__AIM OF THE EXERCISE__
Render these lines as a JSON list of strings, one string per line, skipping blank lines and leaving out the pictures.

── THE RECORDS

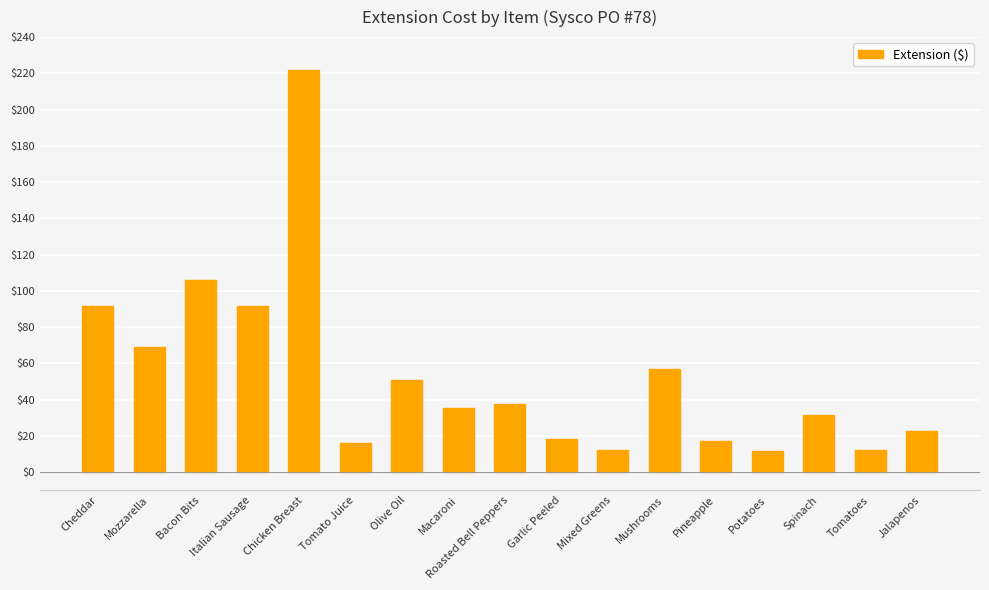

What is the approximate value at Jalapenos?

22.9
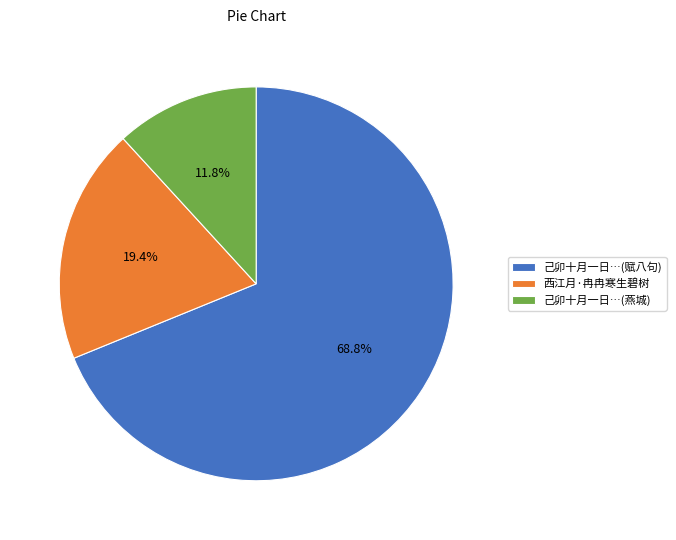

Count the number of slices in the pie.

3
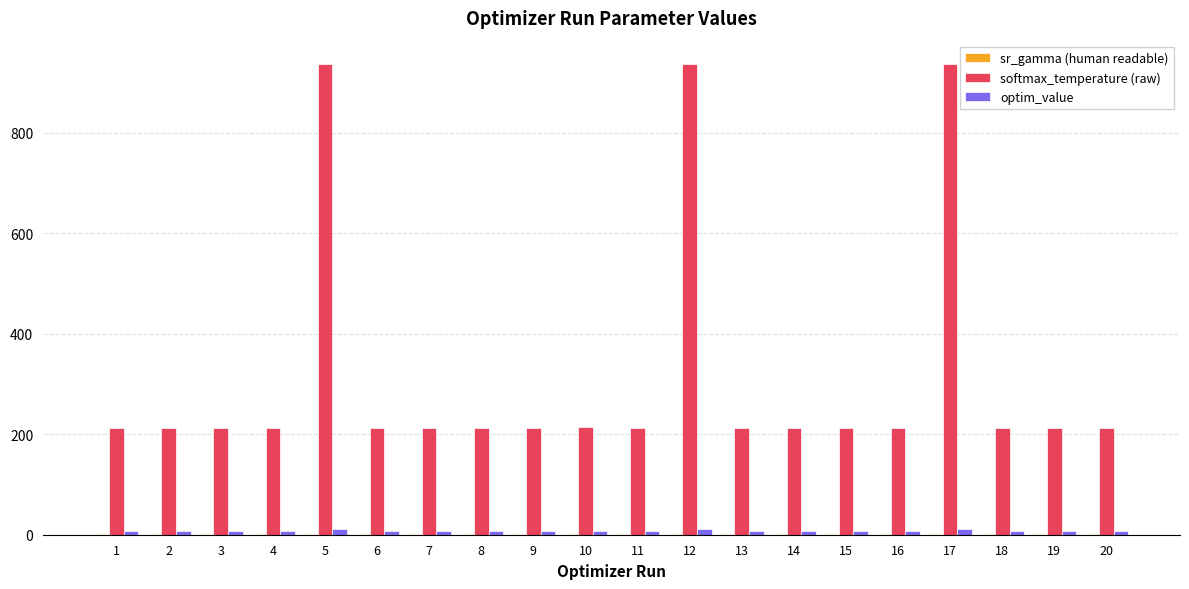

Which series has the largest total across all categories?

softmax_temperature (raw)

────

__TASK ANSWER__
[
  "What is the approximate value at Jalapenos?",
  "22.9",
  "Count the number of slices in the pie.",
  "3",
  "Which series has the largest total across all categories?",
  "softmax_temperature (raw)"
]